— What you will do —
[1] In the cruise stock article, until what date have all Carnival Cruise Line sailings been canceled?
[2] Write the next part of the cruise stock article, picking up after its last sentence.
-------- Source text --------
The cruise industry is in pain right now. CCL, NCLH and RCL have been at record lows. However, there are signs of hope. China has recently opened up tourist spots that have been sitting empty during the quarantine, and the crowds are bigger than ever. Will the situation be the same once cruises set sail?
Idle ships have become a speculator’s playground, and shares of Carnival (NYSE:CCL) (NYSE:CUK), Royal Caribbean (NYSE:RCL), and Norwegian Cruise Line Holdings (NYSE:NCLH) are now among the market’s most volatile stocks. The wild swings happen daily, and more often than not the end results aren’t pleasant for those long the cruise line industry.
Shares of the three leading cruise-ship operators are trading 82% to 86% below their 52-week highs through Friday’s close, and in the case of Royal Caribbean and Norwegian, those high-water marks came less than three months ago. The stocks have fallen out of favor, and it’s easy to wonder if they’ll all still be around at the other end of this COVID-19 crisis.
You can’t stay in business for long if you’re not generating any kind of revenue, and that’s exactly where the industry is right now. All Carnival Cruise Line sailings have been canceled through May 11, with some of its vessels holding back until the end of October to begin taking on passengers. San Francisco sailings are on hold until at least next year, and the grim reality is that any of these timelines can, and probably will, be pushed out further.
Cash is obviously a cushion to keep all three players afloat even as their business models are taking on water. The rub is that Carnival, Royal Caribbean, and NCL were already highly leveraged before the pandemic halted operations, and even the money they have is largely in the form of debt. Carnival raised $6 billion in the form of debt and equity last week, but less than 10% of that came from new stock. The equity portion of that financing, which the industry giant was hoping to be for as much as $1.25 billion, came in at just $500 million.
-------- Extracted information --------
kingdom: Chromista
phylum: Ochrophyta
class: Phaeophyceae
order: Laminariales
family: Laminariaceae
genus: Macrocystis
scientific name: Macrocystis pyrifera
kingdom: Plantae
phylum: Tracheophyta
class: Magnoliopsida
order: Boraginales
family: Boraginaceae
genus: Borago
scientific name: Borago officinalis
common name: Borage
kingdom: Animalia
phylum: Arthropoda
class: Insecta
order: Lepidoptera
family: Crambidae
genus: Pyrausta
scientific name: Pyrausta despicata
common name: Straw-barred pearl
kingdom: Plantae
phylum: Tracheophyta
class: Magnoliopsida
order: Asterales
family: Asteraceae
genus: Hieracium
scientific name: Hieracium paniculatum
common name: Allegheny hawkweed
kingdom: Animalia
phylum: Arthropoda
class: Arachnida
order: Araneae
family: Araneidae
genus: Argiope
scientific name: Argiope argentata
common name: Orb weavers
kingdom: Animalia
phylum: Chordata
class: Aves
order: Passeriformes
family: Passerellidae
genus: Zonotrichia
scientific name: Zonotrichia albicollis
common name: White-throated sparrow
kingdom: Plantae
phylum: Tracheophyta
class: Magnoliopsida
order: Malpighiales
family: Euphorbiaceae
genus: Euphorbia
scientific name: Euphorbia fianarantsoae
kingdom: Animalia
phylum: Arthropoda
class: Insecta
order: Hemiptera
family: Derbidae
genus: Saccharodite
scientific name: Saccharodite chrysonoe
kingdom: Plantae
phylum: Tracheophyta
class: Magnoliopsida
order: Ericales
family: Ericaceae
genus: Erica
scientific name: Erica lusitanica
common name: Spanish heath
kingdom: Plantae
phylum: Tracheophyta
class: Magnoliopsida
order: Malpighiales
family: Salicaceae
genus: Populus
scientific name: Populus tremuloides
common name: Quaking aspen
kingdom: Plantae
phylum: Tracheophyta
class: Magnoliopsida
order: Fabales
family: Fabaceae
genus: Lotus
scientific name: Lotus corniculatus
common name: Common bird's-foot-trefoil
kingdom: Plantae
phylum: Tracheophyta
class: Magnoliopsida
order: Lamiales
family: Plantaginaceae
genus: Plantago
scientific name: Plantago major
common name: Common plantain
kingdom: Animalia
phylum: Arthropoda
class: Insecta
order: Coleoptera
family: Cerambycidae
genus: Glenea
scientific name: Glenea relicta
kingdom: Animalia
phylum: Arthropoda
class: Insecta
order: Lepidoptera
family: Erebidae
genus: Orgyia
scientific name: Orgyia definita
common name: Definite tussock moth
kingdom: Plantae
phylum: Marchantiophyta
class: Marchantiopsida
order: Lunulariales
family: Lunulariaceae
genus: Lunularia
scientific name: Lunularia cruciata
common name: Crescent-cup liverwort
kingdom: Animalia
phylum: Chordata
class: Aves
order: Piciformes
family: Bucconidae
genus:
--------
— Expected responses —
[1] May 11

[2]
No one seems to want Carnival stock. Even income investors know that Carnival’s trailing yield, which would’ve been 23.6% if it hadn’t suspended the payouts last week, isn’t coming back. They’d rather be collecting nearly 12% in this low-interest-rate climate for first-priority senior secured notes for as long as Carnival can keep paying. Royal Caribbean’s move to raise $3.5 billion was also a credit facility, and all eyes are now on Norwegian to see what kind of cushion it can secure. If Carnival has to shell out as much as 12% in interest payments, one has to wonder what fate awaits the much smaller NCL.The industry’s two largest players have bought themselves some time, but time is money in a travel niche that won’t be making money anytime soon. Add it all up, and the already iffy industry is even more leveraged at the worst possible time.
It’s naive to think that all three players will still be around in the future. It will take several months until most fleets are sailing again, and more importantly it will take at least a couple of years before consumer interest in cruise vacations returns with the same kind of vigor as before — and that’s before considering how long the inevitable recession will last.
Carnival, the largest of the three, is the most likely to survive, generating nearly double the trailing revenue as Royal Caribbean. One also can’t write off Royal Caribbean, as the player with the strong margins. Norwegian seems to be the odd man out here, but it’s more likely to be acquired — at a pittance, but acquired nonetheless — unless the market is so bad in a year or two that an oversupply of ships exists for what could be dicey demand.